- _Exercise directions_
Only a number is expected: how many lines in the entries that follow contain the word "middle"?

- _Information given_
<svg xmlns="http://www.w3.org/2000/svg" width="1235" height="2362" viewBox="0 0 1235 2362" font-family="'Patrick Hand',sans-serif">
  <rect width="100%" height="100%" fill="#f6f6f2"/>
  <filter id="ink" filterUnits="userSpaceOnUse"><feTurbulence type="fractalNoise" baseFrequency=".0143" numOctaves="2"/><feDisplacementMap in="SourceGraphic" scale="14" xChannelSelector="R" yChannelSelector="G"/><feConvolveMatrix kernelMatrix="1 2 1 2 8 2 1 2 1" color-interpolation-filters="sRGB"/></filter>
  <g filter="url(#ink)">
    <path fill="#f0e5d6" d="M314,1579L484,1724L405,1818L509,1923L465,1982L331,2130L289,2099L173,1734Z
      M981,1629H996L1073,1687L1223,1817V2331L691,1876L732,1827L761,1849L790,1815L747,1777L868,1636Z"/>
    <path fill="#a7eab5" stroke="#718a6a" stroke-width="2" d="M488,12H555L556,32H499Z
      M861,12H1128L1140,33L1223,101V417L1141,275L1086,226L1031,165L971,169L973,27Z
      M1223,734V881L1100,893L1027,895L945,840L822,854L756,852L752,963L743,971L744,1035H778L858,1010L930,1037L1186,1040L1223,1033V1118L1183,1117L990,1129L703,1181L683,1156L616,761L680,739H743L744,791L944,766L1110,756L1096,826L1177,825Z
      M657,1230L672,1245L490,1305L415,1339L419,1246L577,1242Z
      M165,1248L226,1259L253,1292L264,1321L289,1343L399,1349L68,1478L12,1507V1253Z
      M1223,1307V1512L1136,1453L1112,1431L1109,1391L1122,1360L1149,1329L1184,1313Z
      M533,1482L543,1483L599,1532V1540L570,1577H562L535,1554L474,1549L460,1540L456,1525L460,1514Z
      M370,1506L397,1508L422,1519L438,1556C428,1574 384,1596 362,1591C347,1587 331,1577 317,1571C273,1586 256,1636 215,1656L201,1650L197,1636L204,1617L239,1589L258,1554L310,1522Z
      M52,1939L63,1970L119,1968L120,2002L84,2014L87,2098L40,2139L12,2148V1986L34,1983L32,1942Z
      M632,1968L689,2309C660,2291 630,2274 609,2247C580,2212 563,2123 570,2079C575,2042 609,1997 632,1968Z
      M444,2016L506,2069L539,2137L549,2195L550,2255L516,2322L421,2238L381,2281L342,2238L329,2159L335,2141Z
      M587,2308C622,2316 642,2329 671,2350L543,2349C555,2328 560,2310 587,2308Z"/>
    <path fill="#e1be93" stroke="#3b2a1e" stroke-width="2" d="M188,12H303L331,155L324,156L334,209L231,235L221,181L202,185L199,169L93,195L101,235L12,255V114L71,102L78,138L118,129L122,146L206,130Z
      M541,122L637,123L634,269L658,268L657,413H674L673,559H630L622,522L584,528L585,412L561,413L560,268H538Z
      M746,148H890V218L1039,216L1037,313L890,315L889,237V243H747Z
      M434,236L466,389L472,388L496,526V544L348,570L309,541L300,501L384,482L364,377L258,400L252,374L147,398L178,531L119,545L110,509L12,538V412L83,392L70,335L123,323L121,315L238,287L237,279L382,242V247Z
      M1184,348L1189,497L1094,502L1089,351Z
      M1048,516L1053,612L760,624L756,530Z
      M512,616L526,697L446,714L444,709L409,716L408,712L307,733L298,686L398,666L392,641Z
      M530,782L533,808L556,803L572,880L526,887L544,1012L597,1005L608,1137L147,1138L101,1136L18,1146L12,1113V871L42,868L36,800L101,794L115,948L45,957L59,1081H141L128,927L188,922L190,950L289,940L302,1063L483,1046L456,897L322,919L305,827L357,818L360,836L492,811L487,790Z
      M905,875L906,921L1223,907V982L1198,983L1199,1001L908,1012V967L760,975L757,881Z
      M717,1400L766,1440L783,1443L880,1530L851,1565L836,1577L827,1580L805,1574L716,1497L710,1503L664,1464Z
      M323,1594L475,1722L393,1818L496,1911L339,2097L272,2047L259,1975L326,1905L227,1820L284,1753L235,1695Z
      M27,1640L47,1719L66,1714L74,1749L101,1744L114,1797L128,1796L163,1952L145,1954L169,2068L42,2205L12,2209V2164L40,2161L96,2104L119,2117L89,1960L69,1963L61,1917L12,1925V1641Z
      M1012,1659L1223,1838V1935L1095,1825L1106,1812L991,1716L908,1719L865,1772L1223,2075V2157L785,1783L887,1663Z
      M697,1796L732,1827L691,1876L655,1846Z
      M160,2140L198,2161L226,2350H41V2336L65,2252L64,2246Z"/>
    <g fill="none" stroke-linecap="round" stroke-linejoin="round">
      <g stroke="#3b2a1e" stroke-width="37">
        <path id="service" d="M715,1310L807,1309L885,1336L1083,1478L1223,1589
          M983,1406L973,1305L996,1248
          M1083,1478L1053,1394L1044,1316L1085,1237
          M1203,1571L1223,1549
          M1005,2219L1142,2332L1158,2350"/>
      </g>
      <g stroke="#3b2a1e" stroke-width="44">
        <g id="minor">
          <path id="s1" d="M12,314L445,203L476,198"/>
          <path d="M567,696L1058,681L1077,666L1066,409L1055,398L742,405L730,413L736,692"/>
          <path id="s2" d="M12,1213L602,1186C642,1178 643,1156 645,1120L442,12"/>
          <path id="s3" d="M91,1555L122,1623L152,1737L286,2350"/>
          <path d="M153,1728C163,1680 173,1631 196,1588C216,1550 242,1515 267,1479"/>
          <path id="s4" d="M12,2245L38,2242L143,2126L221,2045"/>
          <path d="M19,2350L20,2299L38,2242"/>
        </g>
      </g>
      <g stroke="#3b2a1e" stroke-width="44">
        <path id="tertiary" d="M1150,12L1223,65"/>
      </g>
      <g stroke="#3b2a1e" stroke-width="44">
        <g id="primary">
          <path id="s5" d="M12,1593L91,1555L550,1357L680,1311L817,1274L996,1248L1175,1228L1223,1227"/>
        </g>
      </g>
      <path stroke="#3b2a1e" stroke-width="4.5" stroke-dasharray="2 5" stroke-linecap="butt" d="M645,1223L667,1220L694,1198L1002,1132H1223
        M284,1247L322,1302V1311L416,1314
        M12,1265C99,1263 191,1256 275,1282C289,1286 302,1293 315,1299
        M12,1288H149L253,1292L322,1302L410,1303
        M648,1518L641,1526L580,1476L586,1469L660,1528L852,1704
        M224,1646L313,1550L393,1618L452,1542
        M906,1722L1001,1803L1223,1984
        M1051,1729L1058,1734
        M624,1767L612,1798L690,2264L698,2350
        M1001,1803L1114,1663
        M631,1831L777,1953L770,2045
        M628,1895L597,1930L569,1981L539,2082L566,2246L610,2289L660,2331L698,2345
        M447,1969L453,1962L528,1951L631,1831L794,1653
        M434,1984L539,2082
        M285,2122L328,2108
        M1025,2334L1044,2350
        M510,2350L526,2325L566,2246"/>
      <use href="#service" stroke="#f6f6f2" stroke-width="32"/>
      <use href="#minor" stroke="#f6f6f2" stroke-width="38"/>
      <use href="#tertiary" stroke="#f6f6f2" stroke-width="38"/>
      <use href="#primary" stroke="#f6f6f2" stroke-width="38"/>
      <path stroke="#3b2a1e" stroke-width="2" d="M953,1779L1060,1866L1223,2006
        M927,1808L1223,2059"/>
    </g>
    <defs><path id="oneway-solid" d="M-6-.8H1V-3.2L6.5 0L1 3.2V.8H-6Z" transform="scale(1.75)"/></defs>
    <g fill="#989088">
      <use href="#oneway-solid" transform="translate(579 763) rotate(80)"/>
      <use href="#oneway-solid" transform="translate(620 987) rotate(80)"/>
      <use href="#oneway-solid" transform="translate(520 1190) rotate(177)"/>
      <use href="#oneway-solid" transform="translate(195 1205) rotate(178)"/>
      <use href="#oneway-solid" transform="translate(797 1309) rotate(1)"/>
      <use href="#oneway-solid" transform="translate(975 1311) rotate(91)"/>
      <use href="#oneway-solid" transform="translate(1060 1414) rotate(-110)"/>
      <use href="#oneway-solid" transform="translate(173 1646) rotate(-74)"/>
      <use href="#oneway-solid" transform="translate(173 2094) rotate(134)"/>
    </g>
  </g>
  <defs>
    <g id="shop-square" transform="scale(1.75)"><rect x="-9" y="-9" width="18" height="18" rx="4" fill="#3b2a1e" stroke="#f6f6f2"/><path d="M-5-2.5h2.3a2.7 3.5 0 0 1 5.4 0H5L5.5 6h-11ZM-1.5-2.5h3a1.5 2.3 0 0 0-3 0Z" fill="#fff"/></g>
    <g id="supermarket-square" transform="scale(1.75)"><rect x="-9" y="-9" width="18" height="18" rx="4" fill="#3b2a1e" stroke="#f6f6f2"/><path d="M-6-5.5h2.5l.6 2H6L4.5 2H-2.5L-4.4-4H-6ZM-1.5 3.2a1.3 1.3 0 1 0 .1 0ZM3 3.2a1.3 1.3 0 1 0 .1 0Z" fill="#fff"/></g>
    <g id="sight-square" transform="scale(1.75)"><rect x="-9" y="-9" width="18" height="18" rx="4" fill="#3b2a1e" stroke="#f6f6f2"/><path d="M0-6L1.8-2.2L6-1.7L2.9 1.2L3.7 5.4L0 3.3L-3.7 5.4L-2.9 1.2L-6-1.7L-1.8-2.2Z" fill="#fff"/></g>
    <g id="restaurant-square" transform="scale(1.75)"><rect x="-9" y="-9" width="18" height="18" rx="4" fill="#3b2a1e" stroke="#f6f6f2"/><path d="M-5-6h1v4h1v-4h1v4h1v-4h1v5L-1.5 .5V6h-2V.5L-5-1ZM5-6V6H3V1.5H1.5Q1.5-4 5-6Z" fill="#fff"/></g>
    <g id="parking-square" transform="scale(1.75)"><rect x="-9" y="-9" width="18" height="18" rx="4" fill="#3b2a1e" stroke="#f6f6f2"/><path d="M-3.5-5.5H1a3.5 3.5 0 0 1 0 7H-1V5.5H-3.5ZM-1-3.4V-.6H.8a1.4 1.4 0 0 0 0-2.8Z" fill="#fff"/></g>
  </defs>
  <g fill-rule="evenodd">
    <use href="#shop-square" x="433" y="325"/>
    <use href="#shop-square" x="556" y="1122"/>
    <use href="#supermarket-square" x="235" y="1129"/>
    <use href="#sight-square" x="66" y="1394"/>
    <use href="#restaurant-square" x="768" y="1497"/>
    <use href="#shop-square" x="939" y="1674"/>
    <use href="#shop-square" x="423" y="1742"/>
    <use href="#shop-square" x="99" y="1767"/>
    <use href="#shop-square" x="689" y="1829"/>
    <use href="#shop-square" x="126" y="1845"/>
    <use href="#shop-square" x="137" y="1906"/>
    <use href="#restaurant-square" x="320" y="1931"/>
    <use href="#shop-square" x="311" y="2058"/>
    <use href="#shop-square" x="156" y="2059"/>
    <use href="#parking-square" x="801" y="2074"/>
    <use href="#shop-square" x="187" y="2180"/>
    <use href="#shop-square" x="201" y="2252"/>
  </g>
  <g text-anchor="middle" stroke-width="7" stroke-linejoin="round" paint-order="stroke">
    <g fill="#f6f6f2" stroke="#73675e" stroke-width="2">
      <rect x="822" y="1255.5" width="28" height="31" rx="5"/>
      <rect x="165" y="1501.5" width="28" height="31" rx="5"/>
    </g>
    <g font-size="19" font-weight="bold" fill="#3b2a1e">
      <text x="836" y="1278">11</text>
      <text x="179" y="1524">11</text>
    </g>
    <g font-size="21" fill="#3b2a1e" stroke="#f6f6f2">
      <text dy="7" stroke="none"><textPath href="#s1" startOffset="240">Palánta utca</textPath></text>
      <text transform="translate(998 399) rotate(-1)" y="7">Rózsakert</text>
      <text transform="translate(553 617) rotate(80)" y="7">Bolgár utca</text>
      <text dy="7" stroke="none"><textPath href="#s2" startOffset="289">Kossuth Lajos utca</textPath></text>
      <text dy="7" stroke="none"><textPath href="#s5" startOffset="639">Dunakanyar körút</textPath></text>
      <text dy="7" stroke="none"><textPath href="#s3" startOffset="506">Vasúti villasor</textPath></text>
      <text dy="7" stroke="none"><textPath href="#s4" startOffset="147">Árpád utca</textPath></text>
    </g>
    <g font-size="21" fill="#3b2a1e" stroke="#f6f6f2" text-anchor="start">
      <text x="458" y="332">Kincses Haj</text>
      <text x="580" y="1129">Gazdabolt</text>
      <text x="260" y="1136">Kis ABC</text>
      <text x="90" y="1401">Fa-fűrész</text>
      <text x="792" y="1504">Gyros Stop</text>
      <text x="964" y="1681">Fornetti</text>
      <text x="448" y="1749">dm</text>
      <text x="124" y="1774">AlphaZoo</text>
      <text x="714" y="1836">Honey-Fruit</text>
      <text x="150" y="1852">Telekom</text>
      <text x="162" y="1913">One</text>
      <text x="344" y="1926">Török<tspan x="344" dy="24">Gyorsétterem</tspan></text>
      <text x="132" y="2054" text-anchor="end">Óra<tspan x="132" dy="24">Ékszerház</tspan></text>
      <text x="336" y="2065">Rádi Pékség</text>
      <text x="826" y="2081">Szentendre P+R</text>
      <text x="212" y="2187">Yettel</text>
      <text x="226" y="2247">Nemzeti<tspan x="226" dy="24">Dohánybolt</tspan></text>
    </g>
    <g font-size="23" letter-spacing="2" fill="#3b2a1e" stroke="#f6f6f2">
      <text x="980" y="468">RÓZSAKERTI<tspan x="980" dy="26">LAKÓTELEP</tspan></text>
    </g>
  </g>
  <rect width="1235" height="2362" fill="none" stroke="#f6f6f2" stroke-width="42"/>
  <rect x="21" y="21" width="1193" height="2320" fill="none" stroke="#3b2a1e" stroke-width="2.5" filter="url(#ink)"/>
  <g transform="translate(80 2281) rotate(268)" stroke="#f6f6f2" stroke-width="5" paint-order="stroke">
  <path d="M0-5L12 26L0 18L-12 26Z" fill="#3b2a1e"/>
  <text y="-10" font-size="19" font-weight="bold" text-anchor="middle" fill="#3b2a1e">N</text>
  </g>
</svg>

- _Answer area_
2